In the 3D printing industry, a slicing engine is used to prepare 3D models for 3D printing. The industry standard method of printing defines the internal structure of the printed object as a function of density, which unfortunately can be affected by printing parameters rather than the designer’s intent. Furthermore, there is usually only one kind of 2D internal structure pattern used for 3D printing. This internal structure pattern is hollow along one axis, creating objects significantly weaker in one plane. I challenged these imperfect years-old industry practices and created and advocated for the industry-first Absolute Infill and Cubic Infill paradigms.
My feature, Absolute Infill allows the user to specify the separation length between each infill line, allowing for reproducibility of 3D printed parts. Cubic Infill allows the user to print 3D objects with a lattice of cubic internal structures, ensuring that the object is equally strong in all directions. Using these features, an engineer can communicate his/her design intent without ambiguity.

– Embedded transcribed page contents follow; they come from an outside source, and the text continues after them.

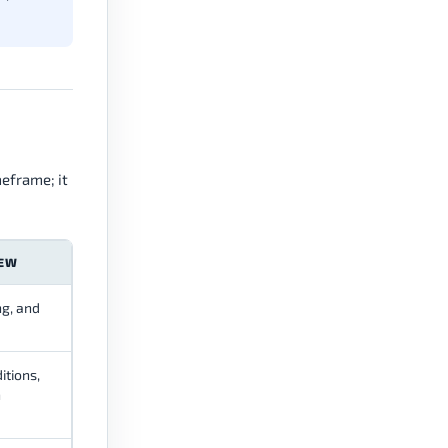
meframe; it
IEW
ng, and
itions,
n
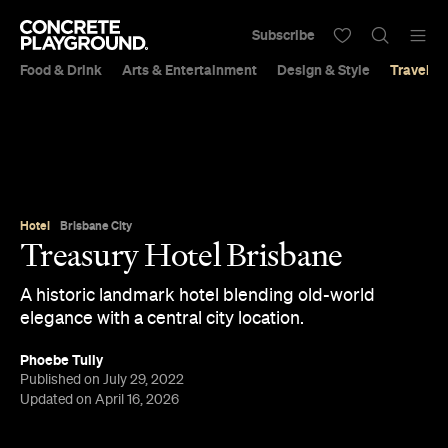
Subscribe
Food & Drink
Arts & Entertainment
Design & Style
Travel &
Hotel
Brisbane City
Treasury Hotel Brisbane
A historic landmark hotel blending old-world
elegance with a central city location.
Phoebe Tully
Published on July 29, 2022
Updated on April 16, 2026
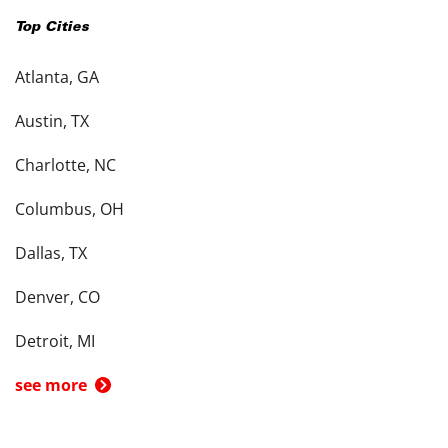
Top Cities
Atlanta, GA
Austin, TX
Charlotte, NC
Columbus, OH
Dallas, TX
Denver, CO
Detroit, MI
see more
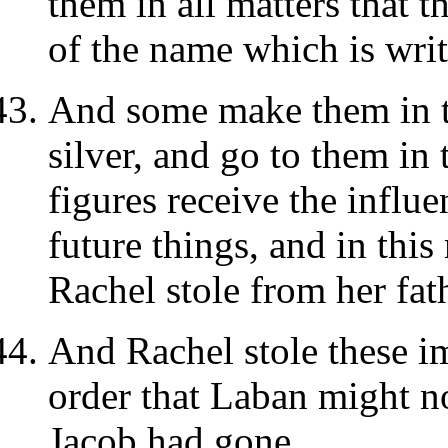
them in all matters that t
of the name which is writt
And some make them in th
silver, and go to them in
figures receive the influe
future things, and in th
Rachel stole from her fat
And Rachel stole these im
order that Laban might 
Jacob had gone.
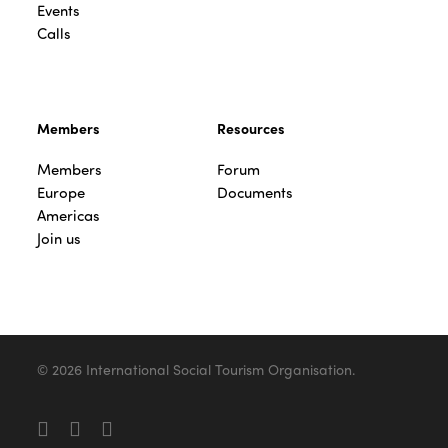
Events
Calls
Members
Resources
Members
Forum
Europe
Documents
Americas
Join us
© 2026 International Social Tourism Organisation.
facebook
linkedin
youtube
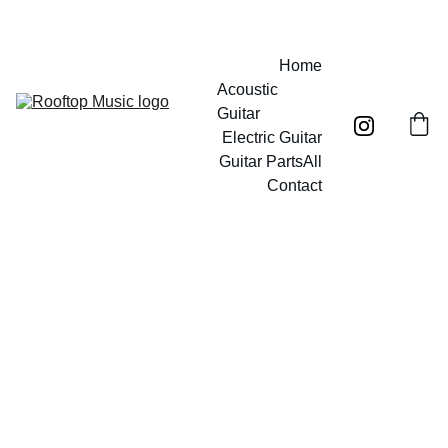
Free UK mainland shipping on orders over £40!
Home
Acoustic 
Guitar
Electric Guitar
Guitar Parts
All
Contact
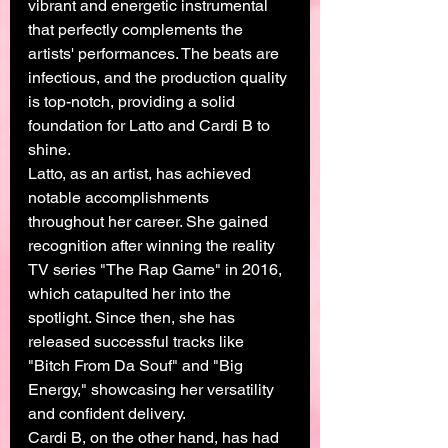
vibrant and energetic instrumental 
that perfectly complements the 
artists' performances. The beats are 
infectious, and the production quality 
is top-notch, providing a solid 
foundation for Latto and Cardi B to 
shine.
Latto, as an artist, has achieved 
notable accomplishments 
throughout her career. She gained 
recognition after winning the reality 
TV series "The Rap Game" in 2016, 
which catapulted her into the 
spotlight. Since then, she has 
released successful tracks like 
"Bitch From Da Souf" and "Big 
Energy," showcasing her versatility 
and confident delivery.
Cardi B, on the other hand, has had 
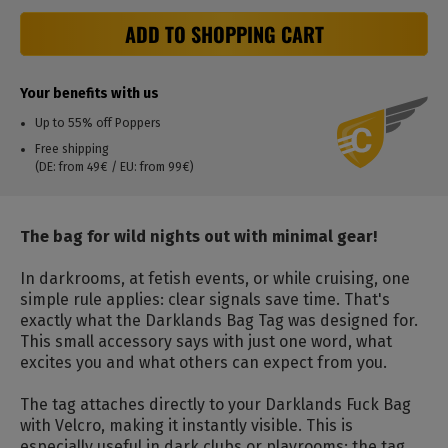
ADD TO SHOPPING CART
Your benefits with us
Up to 55% off Poppers
Free shipping
(DE: from 49€ / EU: from 99€)
The bag for wild nights out with minimal gear!
In darkrooms, at fetish events, or while cruising, one
simple rule applies: clear signals save time. That's
exactly what the Darklands Bag Tag was designed for.
This small accessory says with just one word, what
excites you and what others can expect from you.
The tag attaches directly to your Darklands Fuck Bag
with Velcro, making it instantly visible. This is
especially useful in dark clubs or playrooms: the tag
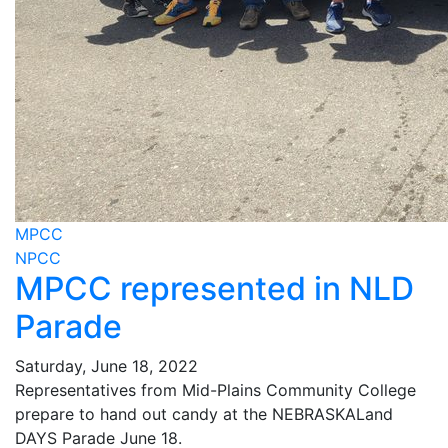
MPCC
NPCC
MPCC represented in NLD
Parade
Saturday, June 18, 2022
Representatives from Mid-Plains Community College
prepare to hand out candy at the NEBRASKALand
DAYS Parade June 18.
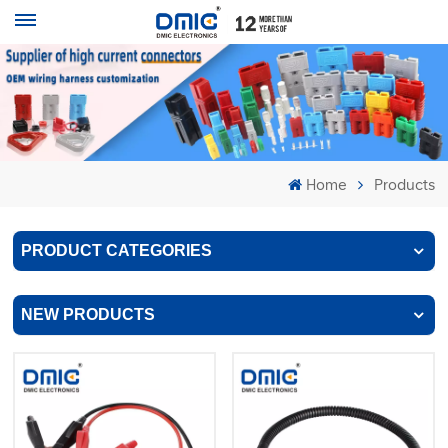
Home
Products
PRODUCT CATEGORIES
NEW PRODUCTS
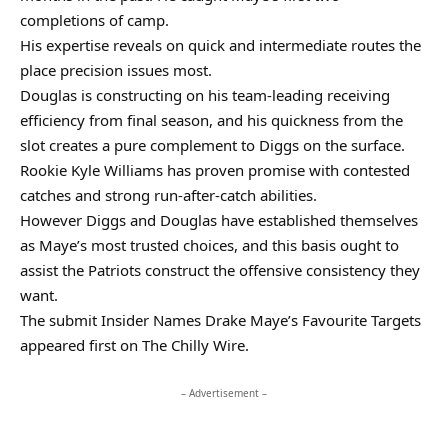
completions of camp.
His expertise reveals on quick and intermediate routes the
place precision issues most.
Douglas is constructing on his team-leading receiving
efficiency from final season, and his quickness from the
slot creates a pure complement to Diggs on the surface.
Rookie Kyle Williams has proven promise with contested
catches and strong run-after-catch abilities.
However Diggs and Douglas have established themselves
as Maye’s most trusted choices, and this basis ought to
assist the Patriots construct the offensive consistency they
want.
The submit Insider Names Drake Maye’s Favourite Targets
appeared first on The Chilly Wire.
– Advertisement –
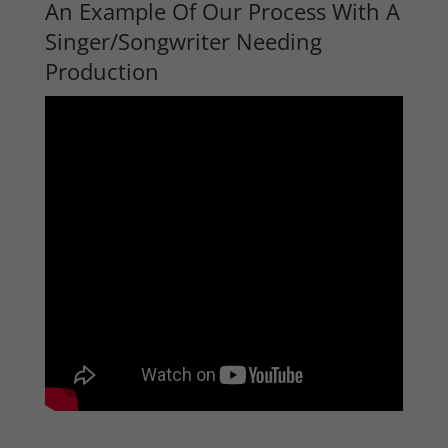
An Example Of Our Process With A
Singer/Songwriter Needing
Production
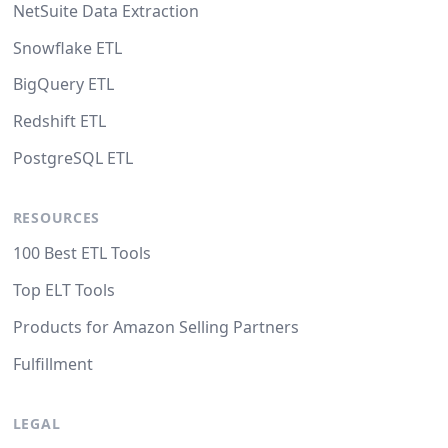
NetSuite Data Extraction
Snowflake ETL
BigQuery ETL
Redshift ETL
PostgreSQL ETL
RESOURCES
100 Best ETL Tools
Top ELT Tools
Products for Amazon Selling Partners
Fulfillment
LEGAL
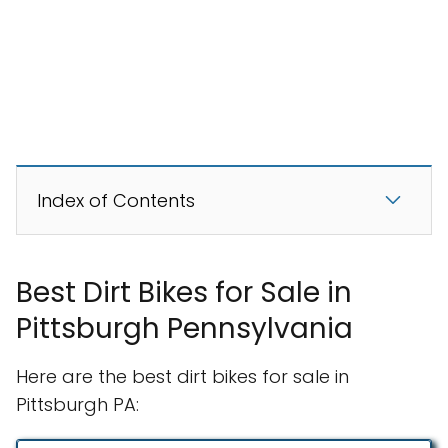
Index of Contents
Best Dirt Bikes for Sale in
Pittsburgh Pennsylvania
Here are the best dirt bikes for sale in
Pittsburgh PA:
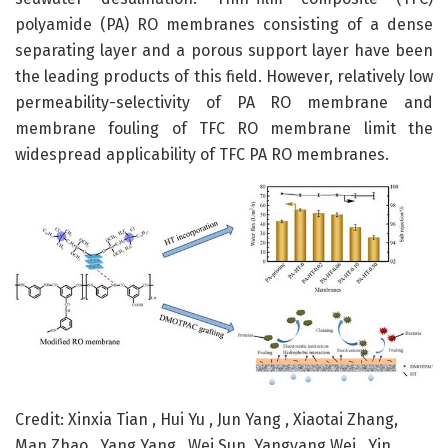
polyamide (PA) RO membranes consisting of a dense
separating layer and a porous support layer have been
the leading products of this field. However, relatively low
permeability-selectivity of PA RO membrane and
membrane fouling of TFC RO membrane limit the
widespread applicability of TFC PA RO membranes.
Credit: Xinxia Tian , Hui Yu , Jun Yang , Xiaotai Zhang,
Man Zhao , Yang Yang , Wei Sun, Yangyang Wei , Yin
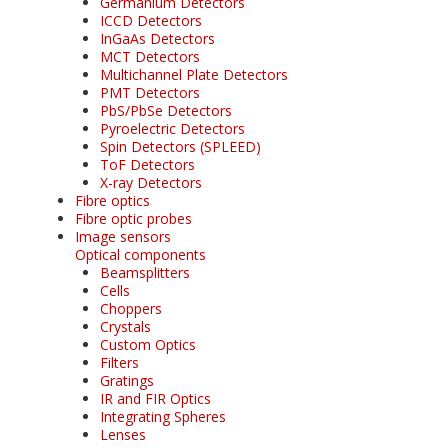
Germanium Detectors
ICCD Detectors
InGaAs Detectors
MCT Detectors
Multichannel Plate Detectors
PMT Detectors
PbS/PbSe Detectors
Pyroelectric Detectors
Spin Detectors (SPLEED)
ToF Detectors
X-ray Detectors
Fibre optics
Fibre optic probes
Image sensors
Optical components
Beamsplitters
Cells
Choppers
Crystals
Custom Optics
Filters
Gratings
IR and FIR Optics
Integrating Spheres
Lenses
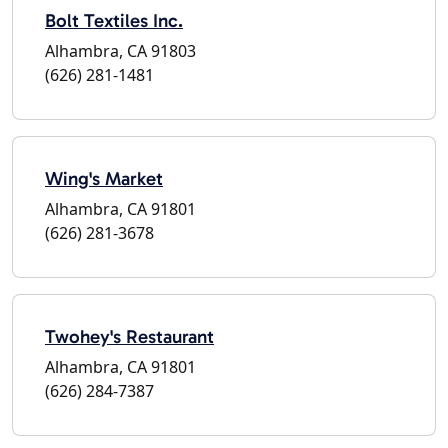
Bolt Textiles Inc.
Alhambra, CA 91803
(626) 281-1481
Wing's Market
Alhambra, CA 91801
(626) 281-3678
Twohey's Restaurant
Alhambra, CA 91801
(626) 284-7387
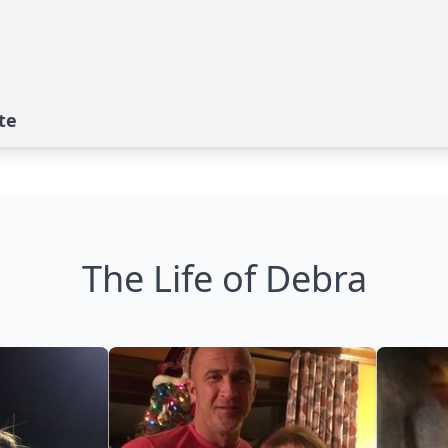
te
The Life of Debra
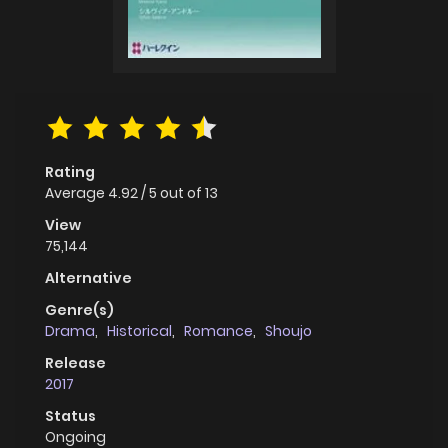
Rating
Average
4.92
/
5
out of
13
View
75,144
Alternative
Genre(s)
Drama
,
Historical
,
Romance
,
Shoujo
Release
2017
Status
Ongoing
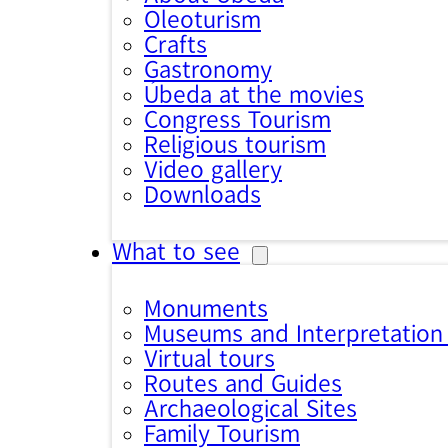
Oleoturism
Crafts
Gastronomy
Úbeda at the movies
Congress Tourism
Religious tourism
Video gallery
Downloads
What to see
Monuments
Museums and Interpretation
Virtual tours
Routes and Guides
Archaeological Sites
Family Tourism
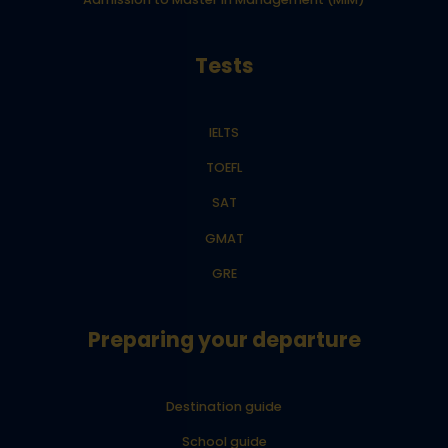
Tests
IELTS
TOEFL
SAT
GMAT
GRE
Preparing your departure
Destination guide
School guide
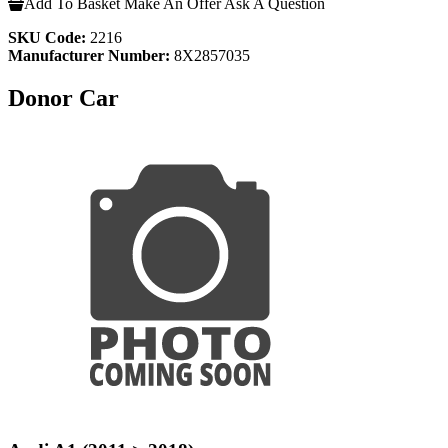
Add To Basket
Make An Offer
Ask A Question
SKU Code:
2216
Manufacturer Number:
8X2857035
Donor Car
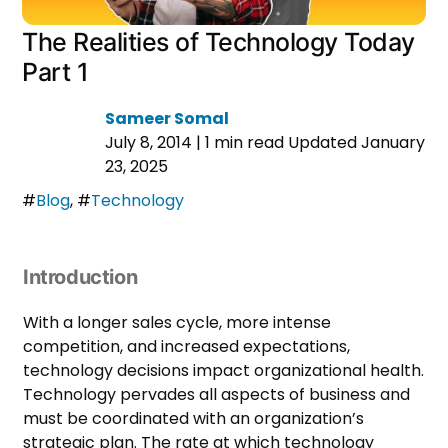
The Realities of Technology Today
Part 1
Sameer Somal
July 8, 2014
|
1 min read
Updated January
23, 2025
#
Blog
,
#
Technology
Introduction
With a longer sales cycle, more intense
competition, and increased expectations,
technology decisions impact organizational health.
Technology pervades all aspects of business and
must be coordinated with an organization’s
strategic plan. The rate at which technology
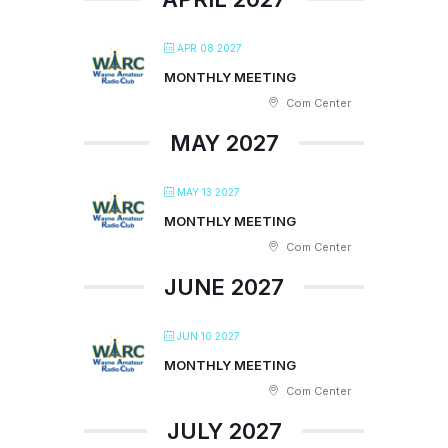
APR 08 2027
MONTHLY MEETING
Com Center
MAY 2027
MAY 13 2027
MONTHLY MEETING
Com Center
JUNE 2027
JUN 10 2027
MONTHLY MEETING
Com Center
JULY 2027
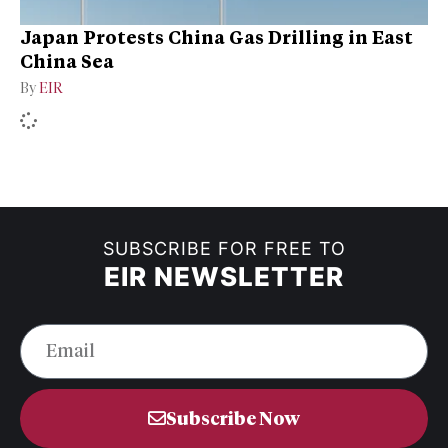
Japan Protests China Gas Drilling in East
China Sea
By
EIR
SUBSCRIBE FOR FREE TO
EIR NEWSLETTER
Subscribe Now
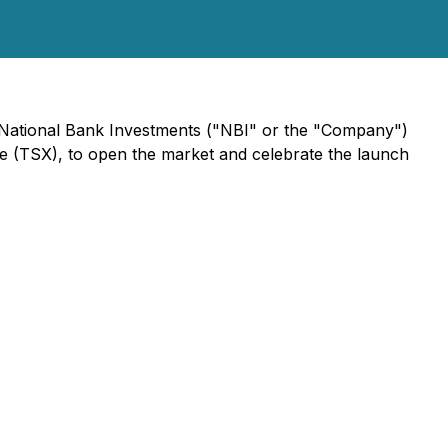
r, National Bank Investments ("NBI" or the "Company")
 (TSX), to open the market and celebrate the launch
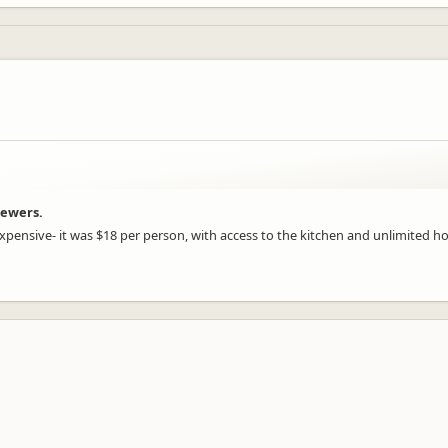
iewers.
xpensive- it was $18 per person, with access to the kitchen and unlimited h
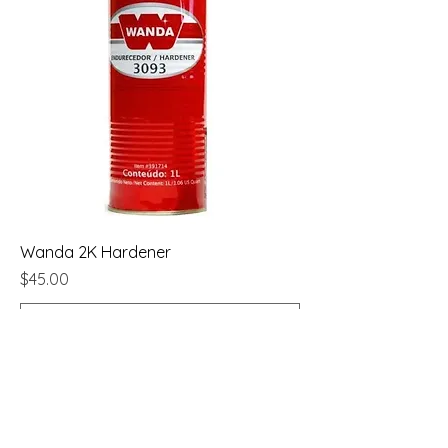
Wanda 2K Hardener
Price
$45.00
Add to Cart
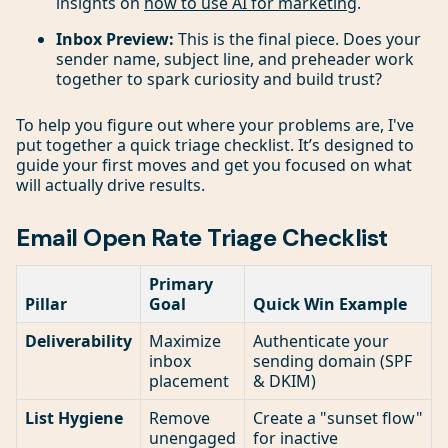
insights on
how to use AI for marketing
.
Inbox Preview:
This is the final piece. Does your
sender name, subject line, and preheader work
together to spark curiosity and build trust?
To help you figure out where your problems are, I've
put together a quick triage checklist. It’s designed to
guide your first moves and get you focused on what
will actually drive results.
Email Open Rate Triage Checklist
Primary
Pillar
Goal
Quick Win Example
Deliverability
Maximize
Authenticate your
inbox
sending domain (SPF
placement
& DKIM)
List Hygiene
Remove
Create a "sunset flow"
unengaged
for inactive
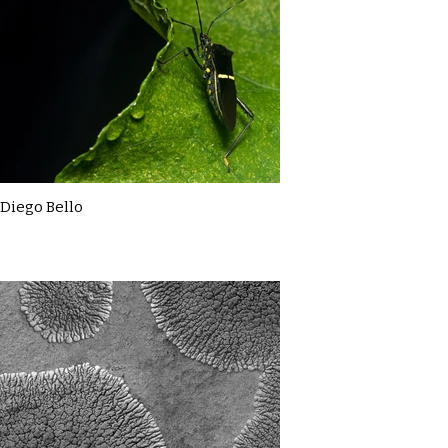
Diego Bello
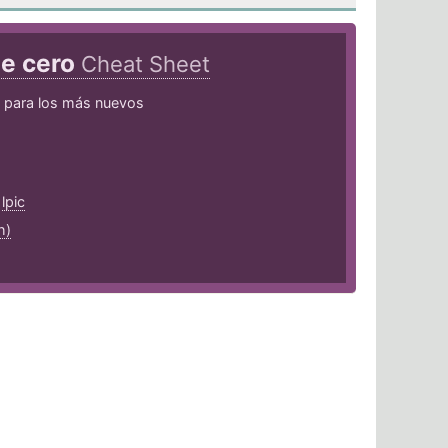
de cero
Cheat Sheet
para los más nuevos
,
lpic
h)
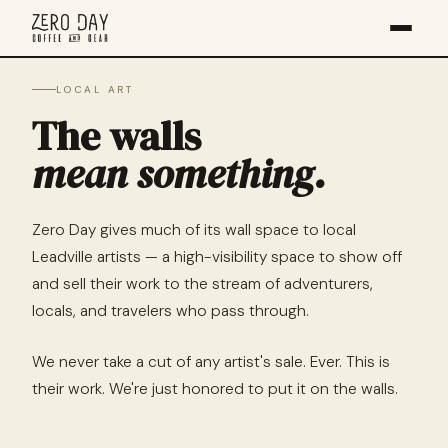
LOCAL ART
The walls
mean something.
Zero Day gives much of its wall space to local
Leadville artists — a high-visibility space to show off
and sell their work to the stream of adventurers,
locals, and travelers who pass through.
We never take a cut of any artist's sale. Ever. This is
their work. We're just honored to put it on the walls.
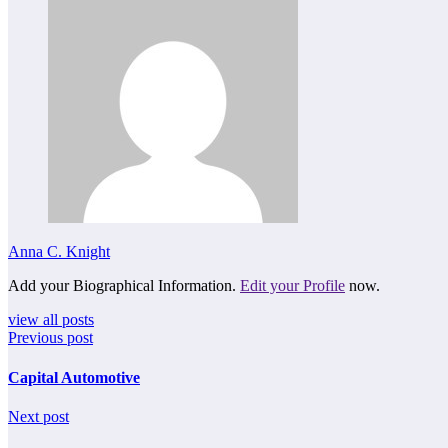
Anna C. Knight
Add your Biographical Information.
Edit your Profile
now.
view all posts
Previous post
Capital Automotive
Next post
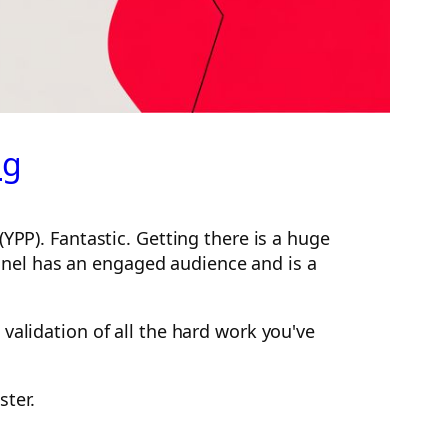
ng
YPP). Fantastic. Getting there is a huge
hannel has an engaged audience and is a
validation of all the hard work you've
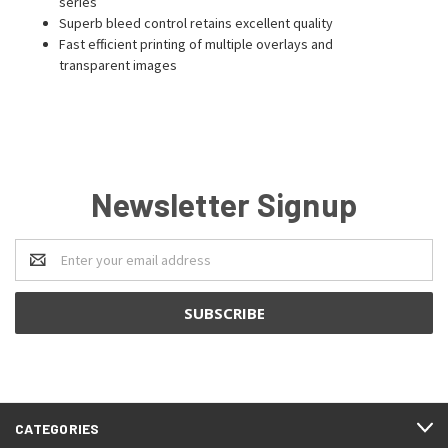
series
Superb bleed control retains excellent quality
Fast efficient printing of multiple overlays and
transparent images
Newsletter Signup
Email
Address
CATEGORIES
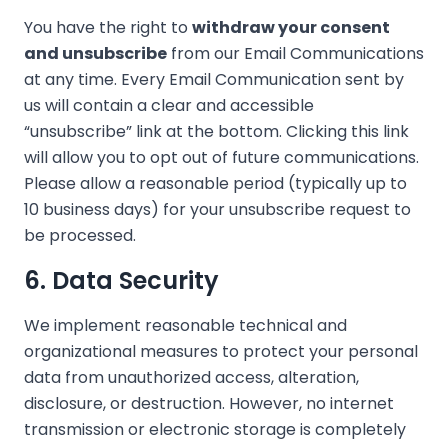
You have the right to
withdraw your consent
and unsubscribe
from our Email Communications
at any time. Every Email Communication sent by
us will contain a clear and accessible
“unsubscribe” link at the bottom. Clicking this link
will allow you to opt out of future communications.
Please allow a reasonable period (typically up to
10 business days) for your unsubscribe request to
be processed.
6. Data Security
We implement reasonable technical and
organizational measures to protect your personal
data from unauthorized access, alteration,
disclosure, or destruction. However, no internet
transmission or electronic storage is completely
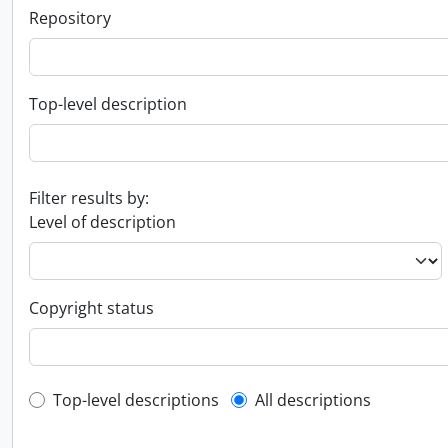
Repository
Top-level description
Filter results by:
Level of description
Copyright status
Top-level description filter
Top-level descriptions
All descriptions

I took these steps to complete the features:
Promoting Absolute Infill and Cubic Infill was challenging as I had to advocate against the old method of defining infill and risk alienating our users. To mitigate this problem, I worked closely with the marketing department in the launch and wrote white papers and blog posts to explain how Absolute Infill and Cubic Infill address major 3D printing problems. I worked with the software engineer to package the software and add in functionality so that users could visualize the infill and get a better mental image of what they were doing.